Translucent 2 sided material with 100% solid opacity

Ok so I’m coming from UDK and I have a material that I set up as Translucent and 2 sided, and I use a parameter to fade between 50% translucent and 100% opaque. (It works in UDK.)
However when setting up the same material in Unreal 4, the back polygons are showing up in front of the front polygons. seems the sorting order is screwy in Unreal 4.
If this is some kind of rendering limitation in Unreal 4 than I suppose I’m screwed. but yeah I hope there is some kind of work around someone could point out, because a lot of the game I’m working on requires this feature to function.

Notice the back and side walls render in front of the front wall (with 100% opacity), they are behind the front wall)
wow.PNG

I’ve also looked into the dithering method, but it does not render translucent objects behind one another.

Tranclucent objects does not write depth so depth testing between object is not going to work.

OMG ! Seriously?! that’s so bad ! I know UDK also didn’t seem to do that between objects, but it seemed to work on itself in UDK, wow talk about a step back. Sigh, What am I going to do now ?!

Tranclucency is always worked exactly like that. Depth buffer can only contain single value per pixel. If translucent material would write depth then it would not render anything behind it. This is unsolvable problem without unbound memory requirements.

I got lucky with udk than somehow?

The solution is called order independent transparency. It is fantastically expensive and complicated to implement with many possible but imperfect solutions, and only a couple games have ever shipped with it as far as I am aware.

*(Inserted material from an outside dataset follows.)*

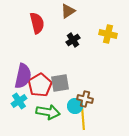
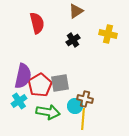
brown triangle: moved 8 px right
yellow line: rotated 10 degrees clockwise
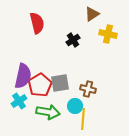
brown triangle: moved 16 px right, 3 px down
brown cross: moved 3 px right, 10 px up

The only practical approach is to sort objects by distance, so they are painted back to front. This happens by default with translucent objects, and can be turned on for particle systems, but it will not work for the faces of a single mesh. You would need to split the object into separate meshes.

You can also sort the triangles in your model such that they always render in the correct order, for certain shapes.
Even for shapes where it’s not 100% possible, it is often good enough.
The trick is to use a 1-sided material, and split the front/back sides of the geometry into two separate triangles, and sort those triangles in different order.

I don’t know at all if the Unreal importer has the option to partially order the imported triangles, but it’s a pretty common feature, so I’d be surprised if it didn’t.

I noticed that older games i.e. on the N64 had a lot of gorgeous objects that appeared to have some 2 sided transparency that lacked this issue. If the problem is as pervasive and unsolvable as you’ve said, how were they able to overcome it back then?

If object does not have any triangle intersections you can sort triangles and render them from back to front. You can pre sort per axis direction and use multiple index buffers and choose one based on view vector. But this does not work when you have any overlapping transparent geometry. There are tricks that can be done but for perfect results you need to sort per pixel.

One approach that works only for convex meshes is to not actually draw two-sided, but draw backfaces first, then front faces. The simplest code-free way to implement this is to make two copies of your mesh, one with the normals flipped, and give it a lower sort priority.